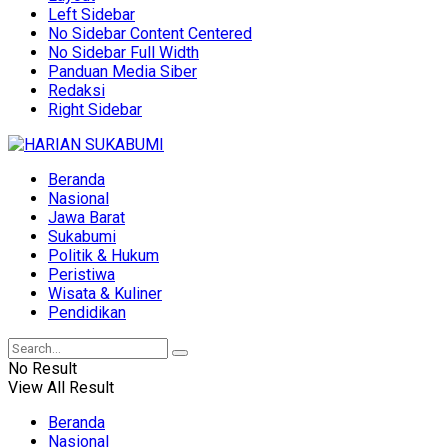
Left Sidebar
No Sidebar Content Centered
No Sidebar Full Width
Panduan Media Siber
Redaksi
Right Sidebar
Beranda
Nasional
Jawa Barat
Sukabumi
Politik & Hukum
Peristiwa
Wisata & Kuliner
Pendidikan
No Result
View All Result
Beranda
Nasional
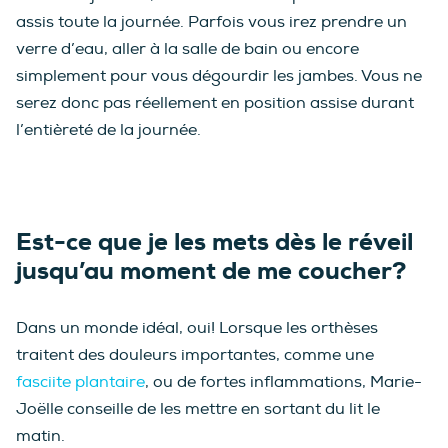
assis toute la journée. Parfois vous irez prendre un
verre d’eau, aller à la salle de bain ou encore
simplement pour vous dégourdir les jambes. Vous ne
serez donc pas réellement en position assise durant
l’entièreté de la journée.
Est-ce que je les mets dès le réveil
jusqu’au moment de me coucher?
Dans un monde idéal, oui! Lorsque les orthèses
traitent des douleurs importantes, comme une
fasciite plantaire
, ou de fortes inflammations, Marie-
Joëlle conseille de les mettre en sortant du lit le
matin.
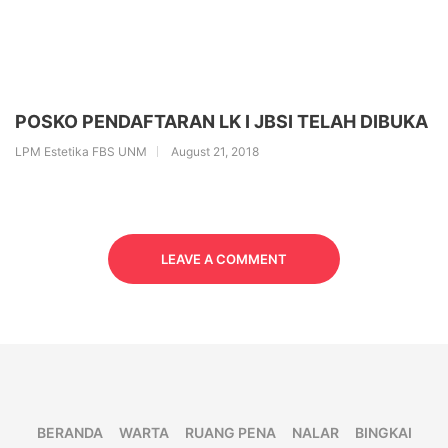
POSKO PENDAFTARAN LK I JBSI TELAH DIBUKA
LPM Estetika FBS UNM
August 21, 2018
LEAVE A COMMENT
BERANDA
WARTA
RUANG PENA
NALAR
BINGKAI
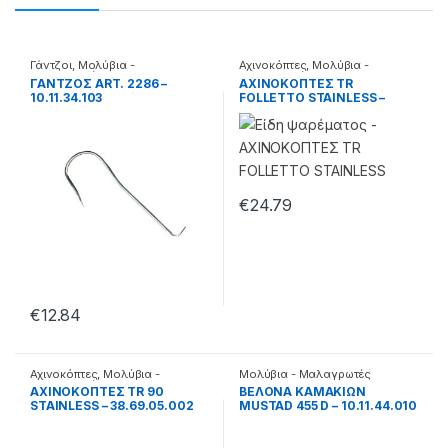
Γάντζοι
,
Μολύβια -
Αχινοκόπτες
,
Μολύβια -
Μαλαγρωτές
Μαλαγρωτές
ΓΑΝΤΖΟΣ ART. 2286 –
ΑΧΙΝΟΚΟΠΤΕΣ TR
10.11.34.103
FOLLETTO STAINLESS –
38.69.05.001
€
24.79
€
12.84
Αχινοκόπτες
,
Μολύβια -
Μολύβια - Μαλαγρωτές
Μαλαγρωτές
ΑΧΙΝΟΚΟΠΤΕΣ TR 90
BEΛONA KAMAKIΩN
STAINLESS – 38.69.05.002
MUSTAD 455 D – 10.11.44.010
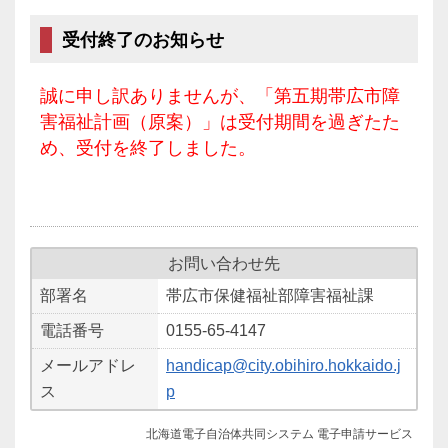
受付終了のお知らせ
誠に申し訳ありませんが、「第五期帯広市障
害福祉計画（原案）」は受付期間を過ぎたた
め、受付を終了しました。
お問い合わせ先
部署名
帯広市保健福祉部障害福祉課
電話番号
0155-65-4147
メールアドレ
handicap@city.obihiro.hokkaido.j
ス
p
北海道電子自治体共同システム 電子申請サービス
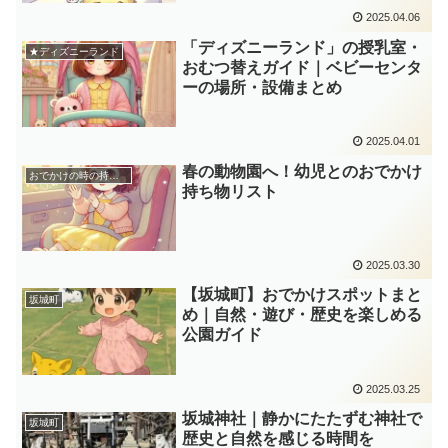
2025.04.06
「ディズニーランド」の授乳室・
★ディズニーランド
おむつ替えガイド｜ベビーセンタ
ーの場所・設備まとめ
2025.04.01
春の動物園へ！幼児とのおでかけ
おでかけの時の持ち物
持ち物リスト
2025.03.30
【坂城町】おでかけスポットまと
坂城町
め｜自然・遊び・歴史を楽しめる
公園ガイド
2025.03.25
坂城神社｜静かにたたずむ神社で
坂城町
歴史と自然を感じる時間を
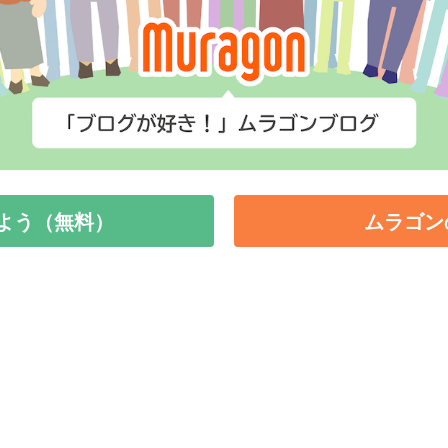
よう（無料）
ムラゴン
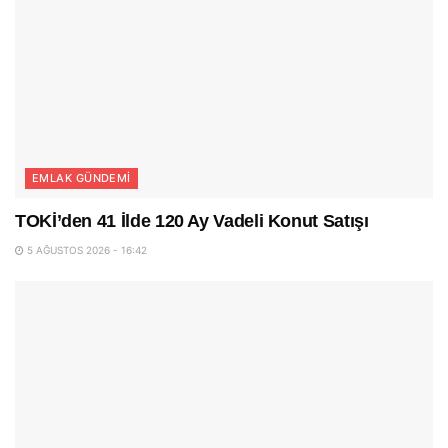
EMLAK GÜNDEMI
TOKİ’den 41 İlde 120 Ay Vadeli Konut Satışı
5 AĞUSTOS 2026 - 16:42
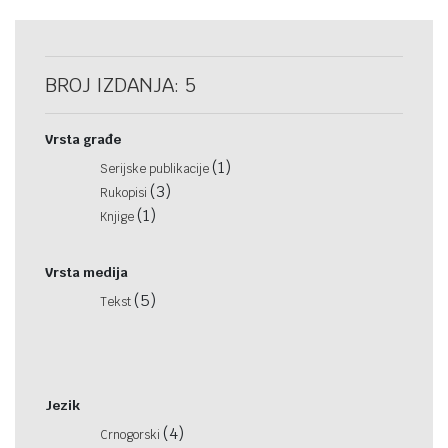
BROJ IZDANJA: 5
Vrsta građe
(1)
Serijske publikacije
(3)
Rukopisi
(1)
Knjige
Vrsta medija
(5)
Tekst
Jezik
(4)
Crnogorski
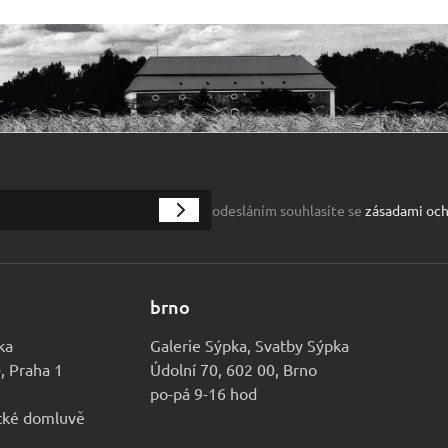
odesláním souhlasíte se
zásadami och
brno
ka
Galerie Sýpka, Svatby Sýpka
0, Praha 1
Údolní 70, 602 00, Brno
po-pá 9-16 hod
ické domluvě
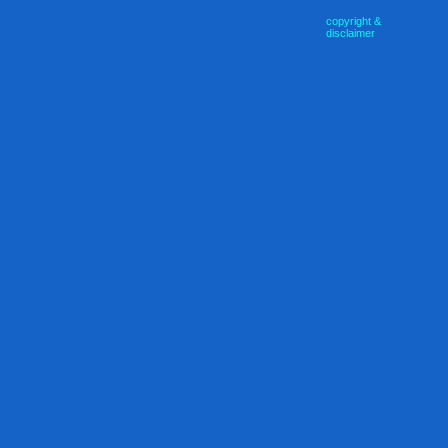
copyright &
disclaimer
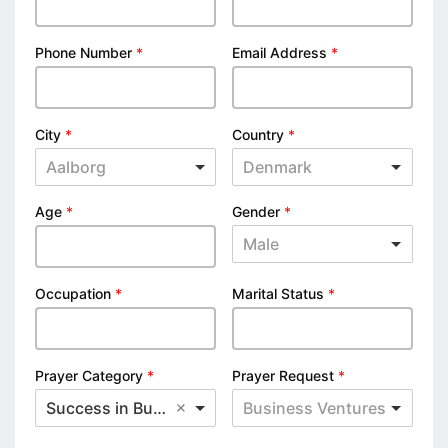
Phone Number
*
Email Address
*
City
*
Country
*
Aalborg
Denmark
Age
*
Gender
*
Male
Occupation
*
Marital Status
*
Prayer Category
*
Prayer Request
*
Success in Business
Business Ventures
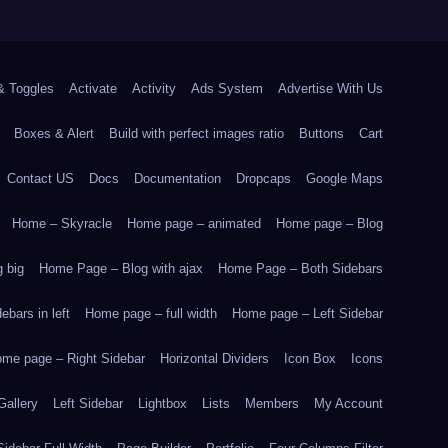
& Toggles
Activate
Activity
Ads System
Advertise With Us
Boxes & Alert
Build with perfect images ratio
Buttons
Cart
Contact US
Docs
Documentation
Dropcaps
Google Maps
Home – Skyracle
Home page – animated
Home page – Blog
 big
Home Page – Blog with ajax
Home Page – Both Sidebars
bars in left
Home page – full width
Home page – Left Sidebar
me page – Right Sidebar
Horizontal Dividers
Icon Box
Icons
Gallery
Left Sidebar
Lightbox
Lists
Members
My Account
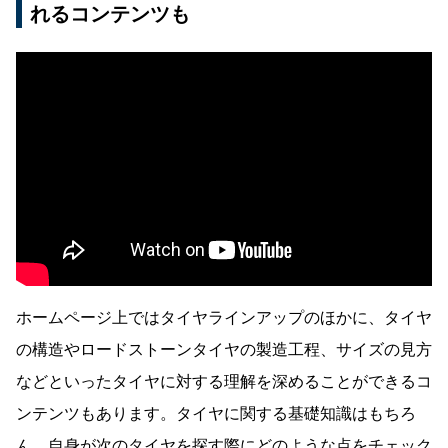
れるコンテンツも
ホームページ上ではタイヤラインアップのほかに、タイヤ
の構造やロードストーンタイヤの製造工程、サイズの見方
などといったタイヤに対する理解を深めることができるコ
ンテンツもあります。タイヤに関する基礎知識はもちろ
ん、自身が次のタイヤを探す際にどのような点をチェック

════

* _ASSIGNED TASK_
Can you write out again, word for word and line for line, the text read from each of the records above, leaving the pictures out of your answer?

* _WRITTEN REPLY_
Left Sidebar
No Sidebar Content Centered
No Sidebar Full Width
Panduan Media Siber
Redaksi
Right Sidebar
Beranda
Nasional
Jawa Barat
Sukabumi
Politik & Hukum
Peristiwa
Wisata & Kuliner
Pendidikan
No Result
View All Result
Beranda
Nasional
assis toute la journée. Parfois vous irez prendre un
verre d’eau, aller à la salle de bain ou encore
simplement pour vous dégourdir les jambes. Vous ne
serez donc pas réellement en position assise durant
l’entièreté de la journée.
Est-ce que je les mets dès le réveil
jusqu’au moment de me coucher?
Dans un monde idéal, oui! Lorsque les orthèses
traitent des douleurs importantes, comme une
fasciite plantaire
, ou de fortes inflammations, Marie-
Joëlle conseille de les mettre en sortant du lit le
matin.
POSKO PENDAFTARAN LK I JBSI TELAH DIBUKA
LPM Estetika FBS UNM
August 21, 2018
LEAVE A COMMENT
BERANDA
WARTA
RUANG PENA
NALAR
BINGKAI
Γάντζοι
,
Μολύβια -
Αχινοκόπτες
,
Μολύβια -
Μαλαγρωτές
Μαλαγρωτές
ΓΑΝΤΖΟΣ ART. 2286 –
ΑΧΙΝΟΚΟΠΤΕΣ TR
10.11.34.103
FOLLETTO STAINLESS –
38.69.05.001
€
24.79
€
12.84
Αχινοκόπτες
,
Μολύβια -
Μολύβια - Μαλαγρωτές
Μαλαγρωτές
ΑΧΙΝΟΚΟΠΤΕΣ TR 90
BEΛONA KAMAKIΩN
STAINLESS – 38.69.05.002
MUSTAD 455 D – 10.11.44.010
受付終了のお知らせ
誠に申し訳ありませんが、「第五期帯広市障
害福祉計画（原案）」は受付期間を過ぎたた
め、受付を終了しました。
お問い合わせ先
部署名
帯広市保健福祉部障害福祉課
電話番号
0155-65-4147
メールアドレ
handicap@city.obihiro.hokkaido.j
ス
p
北海道電子自治体共同システム 電子申請サービス
2025.04.06
「ディズニーランド」の授乳室・
★ディズニーランド
おむつ替えガイド｜ベビーセンタ
ーの場所・設備まとめ
2025.04.01
春の動物園へ！幼児とのおでかけ
おでかけの時の持ち物
持ち物リスト
2025.03.30
【坂城町】おでかけスポットまと
坂城町
め｜自然・遊び・歴史を楽しめる
公園ガイド
2025.03.25
坂城神社｜静かにたたずむ神社で
坂城町
歴史と自然を感じる時間を
よう（無料）
ムラゴン
EMLAK GÜNDEMI
TOKİ’den 41 İlde 120 Ay Vadeli Konut Satışı
5 AĞUSTOS 2026 - 16:42
BROJ IZDANJA: 5
Vrsta građe
(1)
Serijske publikacije
(3)
Rukopisi
(1)
Knjige
Vrsta medija
(5)
Tekst
Jezik
(4)
Crnogorski
odesláním souhlasíte se
zásadami och
brno
ka
Galerie Sýpka, Svatby Sýpka
0, Praha 1
Údolní 70, 602 00, Brno
po-pá 9-16 hod
ické domluvě
copyright &
disclaimer
Phone Number
*
Email Address
*
City
*
Country
*
Aalborg
Denmark
Age
*
Gender
*
Male
Occupation
*
Marital Status
*
Prayer Category
*
Prayer Request
*
Success in Business
Business Ventures
& Toggles
Activate
Activity
Ads System
Advertise With Us
Boxes & Alert
Build with perfect images ratio
Buttons
Cart
Contact US
Docs
Documentation
Dropcaps
Google Maps
Home – Skyracle
Home page – animated
Home page – Blog
 big
Home Page – Blog with ajax
Home Page – Both Sidebars
bars in left
Home page – full width
Home page – Left Sidebar
me page – Right Sidebar
Horizontal Dividers
Icon Box
Icons
Gallery
Left Sidebar
Lightbox
Lists
Members
My Account
れるコンテンツも
ホームページ上ではタイヤラインアップのほかに、タイヤ
の構造やロードストーンタイヤの製造工程、サイズの見方
などといったタイヤに対する理解を深めることができるコ
ンテンツもあります。タイヤに関する基礎知識はもちろ
ん、自身が次のタイヤを探す際にどのような点をチェック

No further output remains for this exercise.